## Directive:
Reproduce the text of every row below line for line, without changing a character. Leave out the picture markers.

##### Given information #####

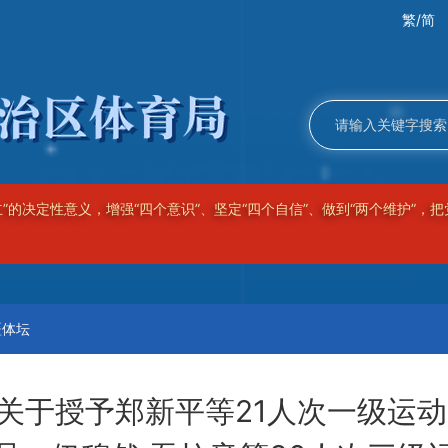
繁/简
”的决定性意义，增强“四个意识”、坚定“四个自信”、做到“两个维护”
疆体坛
关于授予郑新平等21人次一级运动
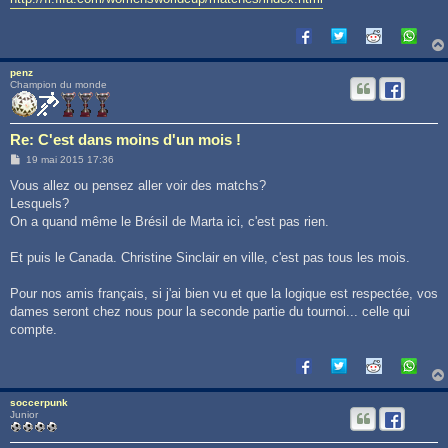
penz
Champion du monde
Re: C'est dans moins d'un mois !
M
19 mai 2015 17:36
e
s
Vous allez ou pensez aller voir des matchs?
s
Lesquels?
a
g
On a quand même le Brésil de Marta ici, c'est pas rien.
e
Et puis le Canada. Christine Sinclair en ville, c'est pas tous les mois.
Pour nos amis français, si j'ai bien vu et que la logique est respectée, vos
dames seront chez nous pour la seconde partie du tournoi... celle qui
compte.
soccerpunk
Junior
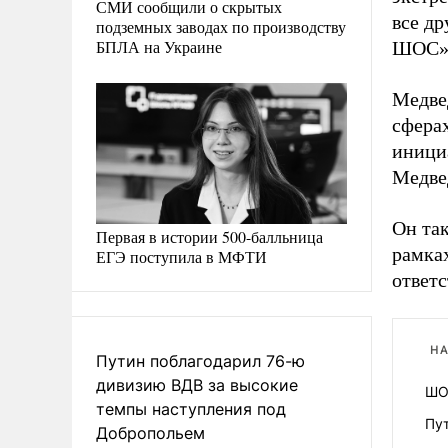
СМИ сообщили о скрытых
все д
подземных заводах по производству
БПЛА на Украине
ШОС»,
Медве
сферах
иници
Медве
Он та
Первая в истории 500-балльница
рамка
ЕГЭ поступила в МФТИ
ответ
НА
Путин поблагодарил 76-ю
дивизию ВДВ за высокие
ШО
темпы наступления под
Пу
Добропольем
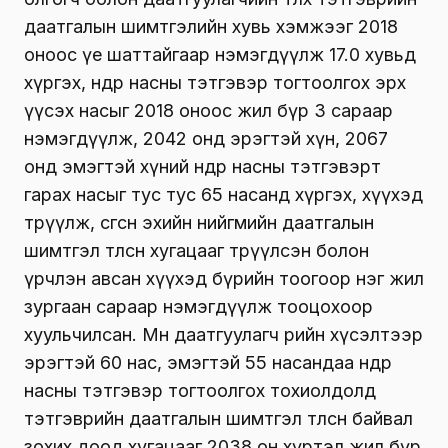
даатгалын шимтгэлийн хувь хэмжээг 2018
оноос үе шаттайгаар нэмэгдүүлж 17.0 хувьд
хүргэх, өндөр насны тэтгэвэр тогтоолгох эрх
үүсэх насыг 2018 оноос жил бүр 3 сараар
нэмэгдүүлж, 2042 онд эрэгтэй хүн, 2067
онд эмэгтэй хүний өндөр насны тэтгэвэрт
гарах насыг тус тус 65 насанд хүргэх, хүүхэд
төрүүлж, өсгөсөн эхийн нийгмийн даатгалын
шимтгэл төлсөн хугацааг төрүүлсэн болон
үрчлэн авсан хүүхэд бүрийн тоогоор нэг жил
зургаан сараар нэмэгдүүлж тооцохоор
хуульчилсан. Мөн даатгуулагч өөрийн хүсэлтээр
эрэгтэй 60 нас, эмэгтэй 55 насандаа өндөр
насны тэтгэвэр тогтоолгох тохиолдолд
тэтгэврийн даатгалын шимтгэл төлсөн байвал
зохих доод хугацааг 2038 он хүртэл жил бүр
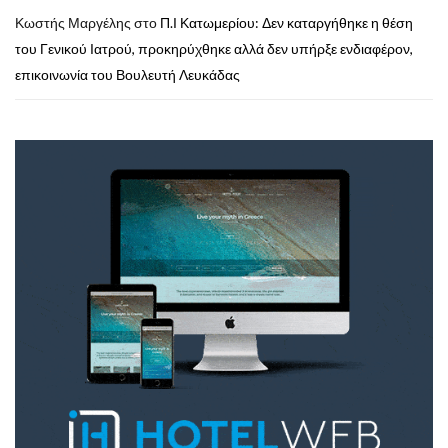
Κωστής Μαργέλης
στο
Π.Ι Κατωμερίου: Δεν καταργήθηκε η θέση
του Γενικού Ιατρού, προκηρύχθηκε αλλά δεν υπήρξε ενδιαφέρον,
επικοινωνία του Βουλευτή Λευκάδας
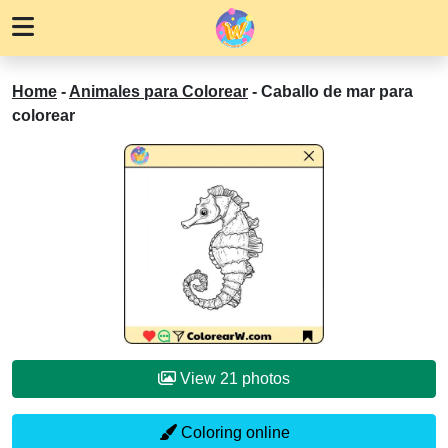
Home
-
Animales para Colorear
-
Caballo de mar para
colorear
View 21 photos
Coloring online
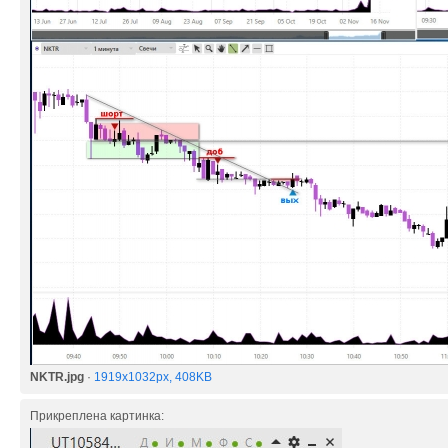
NKTR.jpg
·
1919x1032px, 408KB
Прикреплена картинка:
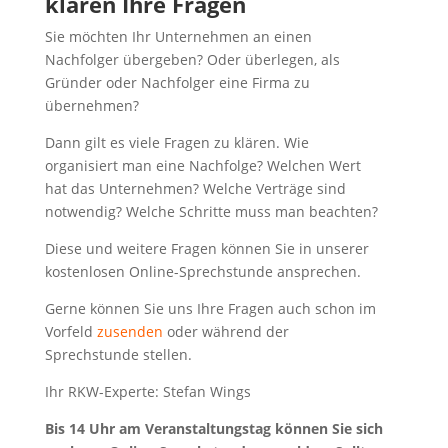
klären Ihre Fragen
Sie möchten Ihr Unternehmen an einen
Nachfolger übergeben? Oder überlegen, als
Gründer oder Nachfolger eine Firma zu
übernehmen?
Dann gilt es viele Fragen zu klären. Wie
organisiert man eine Nachfolge? Welchen Wert
hat das Unternehmen? Welche Verträge sind
notwendig? Welche Schritte muss man beachten?
Diese und weitere Fragen können Sie in unserer
kostenlosen Online-Sprechstunde ansprechen.
Gerne können Sie uns Ihre Fragen auch schon im
Vorfeld
zusenden
oder während der
Sprechstunde stellen.
Ihr RKW-Experte: Stefan Wings
Bis 14 Uhr am Veranstaltungstag können Sie sich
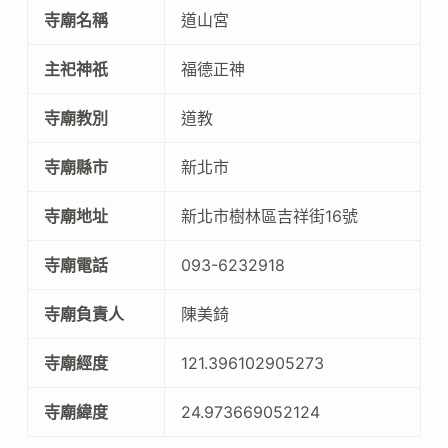
寺廟名稱
道山宮
主祀神祇
福德正神
寺廟教別
道教
寺廟縣市
新北市
寺廟地址
新北市樹林區吉祥街16號
寺廟電話
093-6232918
寺廟負責人
陳美錡
寺廟經度
121.396102905273
寺廟緯度
24.973669052124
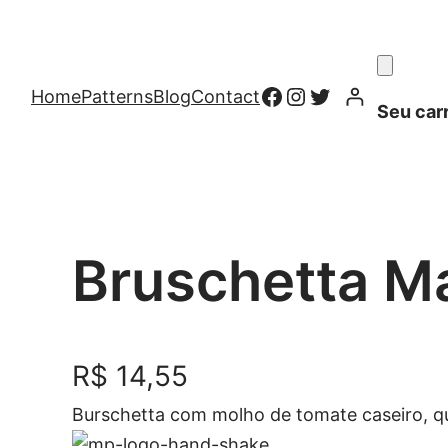
Facebook
Instagram
Twitter
Home
Patterns
Blog
Contact
Seu car
Bruschetta Ma
R$
14,55
Burschetta com molho de tomate caseiro, qu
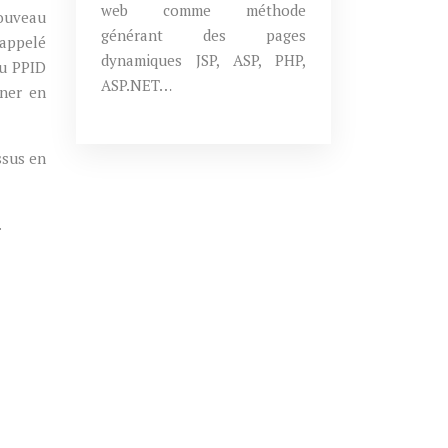
web comme méthode
nouveau
générant des pages
 appelé
dynamiques JSP, ASP, PHP,
du PPID
ASP.NET…
rner en
ssus en
.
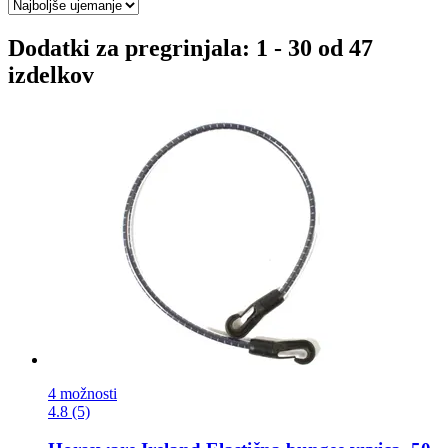
Dodatki za pregrinjala: 1 - 30 od 47
izdelkov
4 možnosti
4.8 (5)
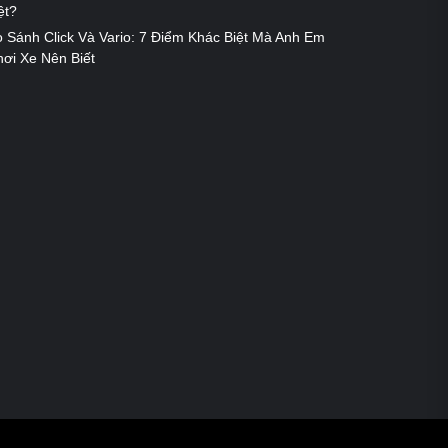
ệt?
 Sánh Click Và Vario: 7 Điểm Khác Biệt Mà Anh Em
ơi Xe Nên Biết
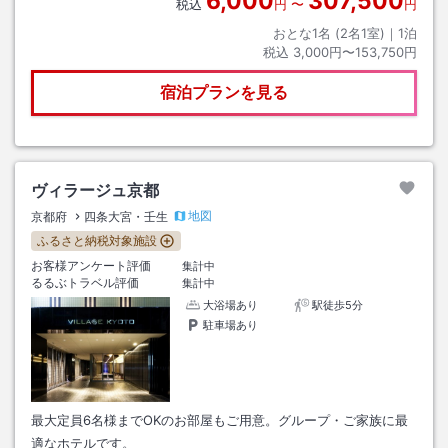
6,000
307,500
税込
円
〜
円
おとな1名 (
2
名1室)｜
1
泊
税込
3,000円〜153,750円
宿泊プランを見る
ヴィラージュ京都
地図
京都府
四条大宮・壬生
ふるさと納税対象施設
お客様アンケート評価
集計中
るるぶトラベル評価
集計中
大浴場あり
駅徒歩5分
駐車場あり
最大定員6名様までOKのお部屋もご用意。グループ・ご家族に最
適なホテルです。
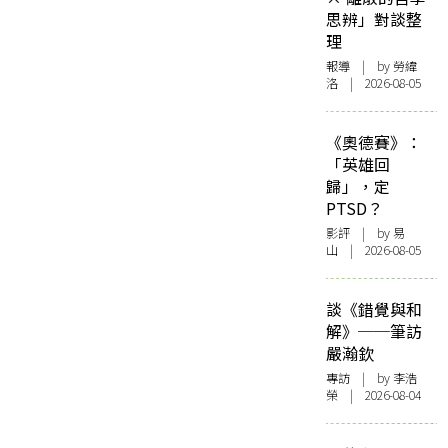
思辨」對談整
理
報導
| by 勞緯
洛 | 2026-08-05
《奧德賽》：
「英雄回
歸」，定
PTSD？
影評
| by 易
山 | 2026-08-05
談《錯覺與和
解》──筆訪
嚴瀚欽
專訪
| by 李浩
榮 | 2026-08-04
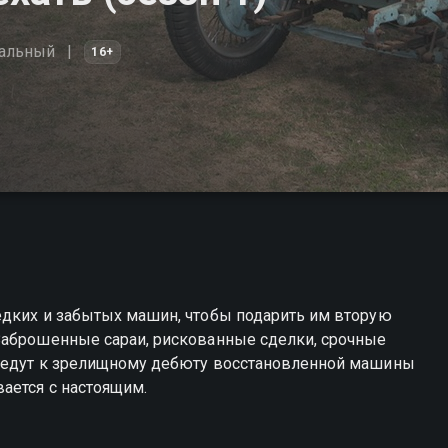
альный
16+
едких и забытых машин, чтобы подарить им вторую
Заброшенные сараи, рискованные сделки, срочные
 ведут к зрелищному дебюту восстановленной машины
ается с настоящим.
ить, поехать вы можете совершенно бесплатно в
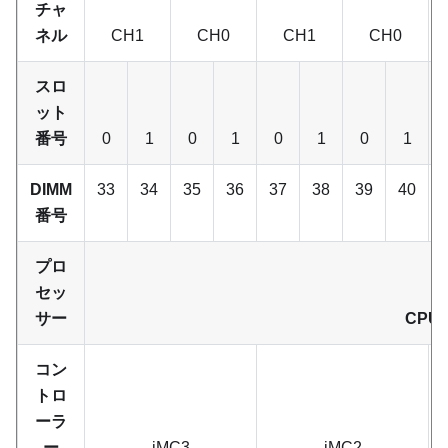
チャ
ネル
CH1
CH0
CH1
CH0
スロ
ット
番号
0
1
0
1
0
1
0
1
DIMM
33
34
35
36
37
38
39
40
番号
プロ
セッ
サー
CPU 
コン
トロ
ーラ
ー
iMC3
iMC2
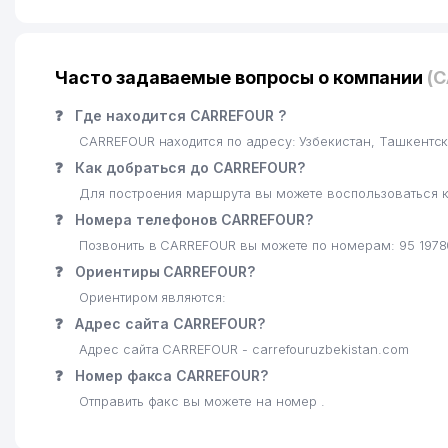
Часто задаваемые вопросы о компании
(
❓
Где находится CARREFOUR ?
CARREFOUR находится по адресу: Узбекистан, Ташкент
❓
Как добраться до CARREFOUR?
Для построения маршрута вы можете воспользоваться к
❓
Номера телефонов CARREFOUR?
Позвонить в CARREFOUR вы можете по номерам: 95 197
❓
Ориентиры CARREFOUR?
Ориентиром являются:
❓
Адрес сайта CARREFOUR?
Адрес сайта CARREFOUR - carrefouruzbekistan.com
❓
Номер факса CARREFOUR?
Отправить факс вы можете на номер .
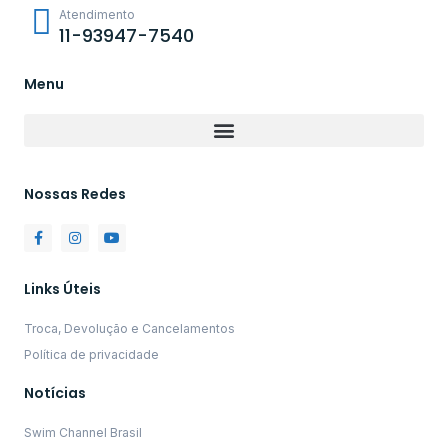
Atendimento
11-93947-7540
Menu
Nossas Redes
Links Úteis
Troca, Devolução e Cancelamentos
Política de privacidade
Notícias
Swim Channel Brasil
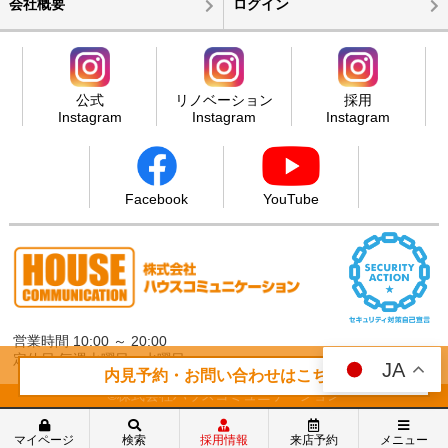
会社概要
ログイン
公式
リノベーション
採用
Instagram
Instagram
Instagram
Facebook
YouTube
営業時間 10:00 ～ 20:00
定休日 毎週火曜日・水曜日
JA
内見予約・お問い合わせはこちら
©株式会社ハウスコミュニケーション
マイページ
検索
採用情報
来店予約
メニュー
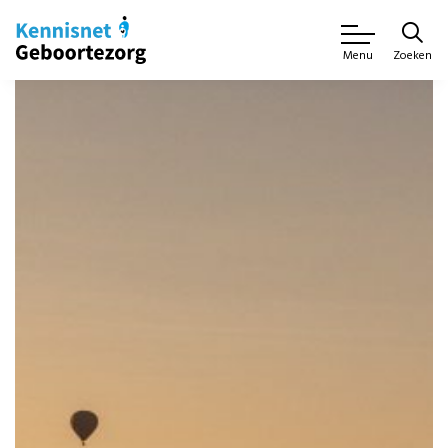
Zoeken
Menu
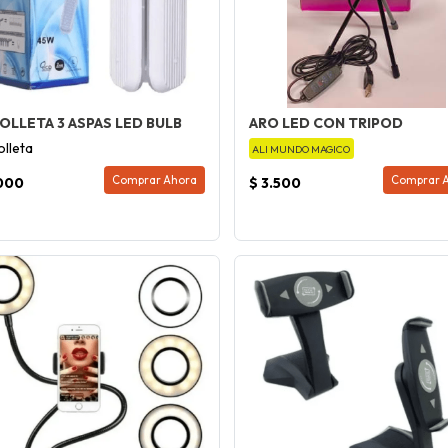
OLLETA 3 ASPAS LED BULB
ARO LED CON TRIPOD
lleta
ALI MUNDO MAGICO
Comprar Ahora
Comprar 
.000
$ 3.500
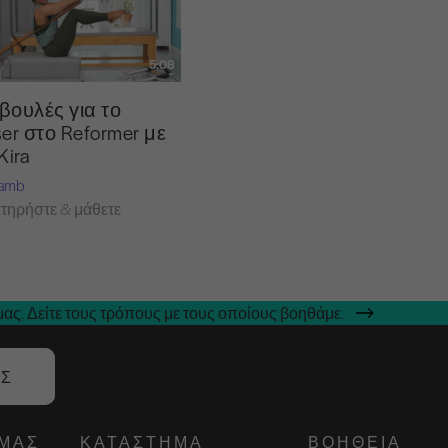
5:08
βουλές για το
er στο Reformer με
Kira
Lamb
τηρήστε & μάθετε
ας. Δείτε τους τρόπους με τους οποίους βοηθάμε.
ΑΣ
ΕΜΆΣ
ΚΑΤΆΣΤΗΜΑ
ΒΟΉΘΕΙΑ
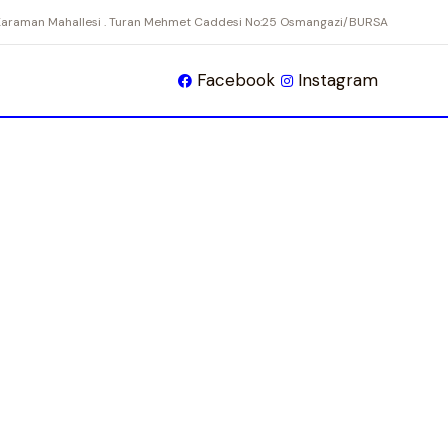
Karaman Mahallesi . Turan Mehmet Caddesi No:25 Osmangazi/BURSA
Facebook
Instagram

#####

## Reply to the exercise:
繁/简
”的决定性意义，增强“四个意识”、坚定“四个自信”、做到“两个维护”
疆体坛
关于授予郑新平等21人次一级运动
penz
Champion du monde
Re: C'est dans moins d'un mois !
M
19 mai 2015 17:36
e
s
Vous allez ou pensez aller voir des matchs?
s
Lesquels?
a
g
On a quand même le Brésil de Marta ici, c'est pas rien.
e
Et puis le Canada. Christine Sinclair en ville, c'est pas tous les mois.
Pour nos amis français, si j'ai bien vu et que la logique est respectée, vos
dames seront chez nous pour la seconde partie du tournoi... celle qui
compte.
soccerpunk
Junior
СМИ сообщили о скрытых
все д
подземных заводах по производству
БПЛА на Украине
ШОС»,
Медве
сферах
иници
Медве
Он та
Первая в истории 500-балльница
рамка
ЕГЭ поступила в МФТИ
ответ
НА
Путин поблагодарил 76-ю
дивизию ВДВ за высокие
ШО
темпы наступления под
Пу
Добропольем
даатгалын шимтгэлийн хувь хэмжээг 2018
оноос үе шаттайгаар нэмэгдүүлж 17.0 хувьд
хүргэх, өндөр насны тэтгэвэр тогтоолгох эрх
үүсэх насыг 2018 оноос жил бүр 3 сараар
нэмэгдүүлж, 2042 онд эрэгтэй хүн, 2067
онд эмэгтэй хүний өндөр насны тэтгэвэрт
гарах насыг тус тус 65 насанд хүргэх, хүүхэд
төрүүлж, өсгөсөн эхийн нийгмийн даатгалын
шимтгэл төлсөн хугацааг төрүүлсэн болон
үрчлэн авсан хүүхэд бүрийн тоогоор нэг жил
зургаан сараар нэмэгдүүлж тооцохоор
хуульчилсан. Мөн даатгуулагч өөрийн хүсэлтээр
эрэгтэй 60 нас, эмэгтэй 55 насандаа өндөр
насны тэтгэвэр тогтоолгох тохиолдолд
тэтгэврийн даатгалын шимтгэл төлсөн байвал
зохих доод хугацааг 2038 он хүртэл жил бүр
Κωστής Μαργέλης
στο
Π.Ι Κατωμερίου: Δεν καταργήθηκε η θέση
του Γενικού Ιατρού, προκηρύχθηκε αλλά δεν υπήρξε ενδιαφέρον,
επικοινωνία του Βουλευτή Λευκάδας
Home
-
Animales para Colorear
-
Caballo de mar para
colorear
View 21 photos
Coloring online
NKTR.jpg
·
1919x1032px, 408KB
Прикреплена картинка:
klären Ihre Fragen
Sie möchten Ihr Unternehmen an einen
Nachfolger übergeben? Oder überlegen, als
Gründer oder Nachfolger eine Firma zu
übernehmen?
Dann gilt es viele Fragen zu klären. Wie
organisiert man eine Nachfolge? Welchen Wert
hat das Unternehmen? Welche Verträge sind
notwendig? Welche Schritte muss man beachten?
Diese und weitere Fragen können Sie in unserer
kostenlosen Online-Sprechstunde ansprechen.
Gerne können Sie uns Ihre Fragen auch schon im
Vorfeld
zusenden
oder während der
Sprechstunde stellen.
Ihr RKW-Experte: Stefan Wings
Bis 14 Uhr am Veranstaltungstag können Sie sich
寺廟名稱
道山宮
主祀神祇
福德正神
寺廟教別
道教
寺廟縣市
新北市
寺廟地址
新北市樹林區吉祥街16號
寺廟電話
093-6232918
寺廟負責人
陳美錡
寺廟經度
121.396102905273
寺廟緯度
24.973669052124
Facebook
Instagram
Twitter
Home
Patterns
Blog
Contact
Seu car
Bruschetta Ma
R$
14,55
Burschetta com molho de tomate caseiro, qu
web comme méthode
nouveau
générant des pages
 appelé
dynamiques JSP, ASP, PHP,
du PPID
ASP.NET…
rner en
ssus en
.
Dodatki za pregrinjala: 1 - 30 od 47
izdelkov
4 možnosti
4.8 (5)
ệt?
 Sánh Click Và Vario: 7 Điểm Khác Biệt Mà Anh Em
ơi Xe Nên Biết
6,000
307,500
税込
円
〜
円
おとな1名 (
2
名1室)｜
1
泊
税込
3,000円〜153,750円
宿泊プランを見る
ヴィラージュ京都
地図
京都府
四条大宮・壬生
ふるさと納税対象施設
お客様アンケート評価
集計中
るるぶトラベル評価
集計中
大浴場あり
駅徒歩5分
駐車場あり
最大定員6名様までOKのお部屋もご用意。グループ・ご家族に最
適なホテルです。
思辨」對談整
理
報導
| by 勞緯
洛 | 2026-08-05
《奧德賽》：
「英雄回
歸」，定
PTSD？
影評
| by 易
山 | 2026-08-05
談《錯覺與和
解》──筆訪
嚴瀚欽
專訪
| by 李浩
榮 | 2026-08-04
альный
16+
едких и забытых машин, чтобы подарить им вторую
Заброшенные сараи, рискованные сделки, срочные
 ведут к зрелищному дебюту восстановленной машины
ается с настоящим.
ить, поехать вы можете совершенно бесплатно в
チャ
ネル
CH1
CH0
CH1
CH0
スロ
ット
番号
0
1
0
1
0
1
0
1
DIMM
33
34
35
36
37
38
39
40
番号
プロ
セッ
サー
CPU 
コン
トロ
ーラ
ー
iMC3
iMC2
Часто задаваемые вопросы о компании
(
❓
Где находится CARREFOUR ?
CARREFOUR находится по адресу: Узбекистан, Ташкент
❓
Как добраться до CARREFOUR?
Для построения маршрута вы можете воспользоваться к
❓
Номера телефонов CARREFOUR?
Позвонить в CARREFOUR вы можете по номерам: 95 197
❓
Ориентиры CARREFOUR?
Ориентиром являются:
❓
Адрес сайта CARREFOUR?
Адрес сайта CARREFOUR - carrefouruzbekistan.com
❓
Номер факса CARREFOUR?
Отправить факс вы можете на номер .
Atendimento
11-93947-7540
Menu
Nossas Redes
Links Úteis
Troca, Devolução e Cancelamentos
Política de privacidade
Notícias
Swim Channel Brasil
会社概要
ログイン
公式
リノベーション
採用
Instagram
Instagram
Instagram
Facebook
YouTube
営業時間 10:00 ～ 20:00
定休日 毎週火曜日・水曜日
JA
内見予約・お問い合わせはこちら
©株式会社ハウスコミュニケーション
マイページ
検索
採用情報
来店予約
メニュー
Zoeken
Menu
OLLETA 3 ASPAS LED BULB
ARO LED CON TRIPOD
lleta
ALI MUNDO MAGICO
Comprar Ahora
Comprar 
.000
$ 3.500
5:08
βουλές για το
er στο Reformer με
Kira
Lamb
τηρήστε & μάθετε
ας. Δείτε τους τρόπους με τους οποίους βοηθάμε.
ΑΣ
ΕΜΆΣ
ΚΑΤΆΣΤΗΜΑ
ΒΟΉΘΕΙΑ
Karaman Mahallesi . Turan Mehmet Caddesi No:25 Osmangazi/BURSA
Facebook
Instagram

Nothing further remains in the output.